Mas é também um livro sobre a morte como redenção; como o remédio único e fatal para o sofrimento; para a culpa e a podridão; para a vida. A morte como o fim desse sofrimento prolongado a que Paulo chama vida.
(---) Vergílio Ferreira é
talvez o escritor contemporâneo que melhor utilizava a língua portuguesa de
forma a transmitir todo o sentimento ao leitor (---) Um livro duro de ler, mas
sem dúvida um grande livro, de um dos melhores escritores do século XX em
Portugal – Excerto do Blogue dos Meus Livros
Vergílio Ferreira, o académico e precursor do existencialismo na literatura português, teria completado, nesta sexta-feira, dia 28, 106 anos, se fosse vivo – Quis o destino que a sua partida para a eternidade, aos 80 anos, no dia 1 de Março de 1896- Deu-me o prazer de me conceder várias entrevistas, recebendo-me em sua casa e até me citar num dos seus diários – Algumas das vezes no próprio dia do seu aniversário
Vergílio Ferreira, natural de Melo, do concelho de Gouveia, onde há uma biblioteca com o seu nome, bem como uma escola em Lisboa, a Escola Secundária de Vergílio Ferreira (Quinta dos Inglesinhos, rua do Seminário Professor liceal na Beira Alta, nasceu a meio da tarde do dia 28 de janeiro de 1916, tendo como fundo a Serra da Estrela, ambiente e paisagem que iria moldar a sua personalidade e influenciar a sua vasta obra - Faleceu na sua casa de campo, em Fontanelas, no dia 1 de Março de 1996, pouco depois da hora do lanche. Quando a sua esposa (Regina Kasprzykowski) entrou na sala para ir buscar a chávena e bule, encontrou-o estendido de costas sobre o tapete no chão e com rosto voltado para a janela. Ele, que tanto interrogara a morte, pelos vistos, respondeu ao seu apelo da forma mais pacífica e tranquila.
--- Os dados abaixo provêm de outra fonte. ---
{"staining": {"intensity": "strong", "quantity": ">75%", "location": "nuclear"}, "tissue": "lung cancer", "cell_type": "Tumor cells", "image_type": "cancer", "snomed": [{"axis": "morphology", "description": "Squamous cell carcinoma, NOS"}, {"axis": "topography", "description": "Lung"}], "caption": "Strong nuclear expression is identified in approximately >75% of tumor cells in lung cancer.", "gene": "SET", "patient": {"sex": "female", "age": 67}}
“Há uma voz obscura no homem, mas essa voz é a
sua. Há um apelo ao máximo, mas vem do máximo que ele é. Há o limite
impossível, mas é do excesso que é o próprio homem.” Vergílio Ferreira (Espaço do
Invisível 1)
Ao autor " Espaço do Invisível - Entre o espaço visível o mistério do além “ |
“Depois da morte não há nada... Já estive à beira da morte duas vezes (…)o facto de me eu preocupar com a morte, não significa que a morte me assuste!... Uma coisa é o medo da morte, outra coisa é a intriga que a morte nos causa!.- Autor do “Espaço do Invisível”, “Cântico Final", “Manhã Submersa” “Para Sempre” – Entre mais de meia centenas de obras: ficção, ensaio e diários – Recebeu-me várias vezes em sua casa.
O facto de me eu preocupar com a morte, não significa que a morte me assuste!... As pessoas tendem a confundir essas duas coisas: uma coisa é o medo da morte, outra coisa é a intriga que a norte nos causa!.. - - Ouça a entrevista no vídeo, mais à frente
Recordando um dos maiores vultos da literatura portuguesa, que me deu a honra e o prazer de me receber várias vezes em sua casa e de me conceder várias entrevistas - A que a hoje aqui recordo, teve como tema principal a questão da morte
JTM - Acredita que há vida para além da morte?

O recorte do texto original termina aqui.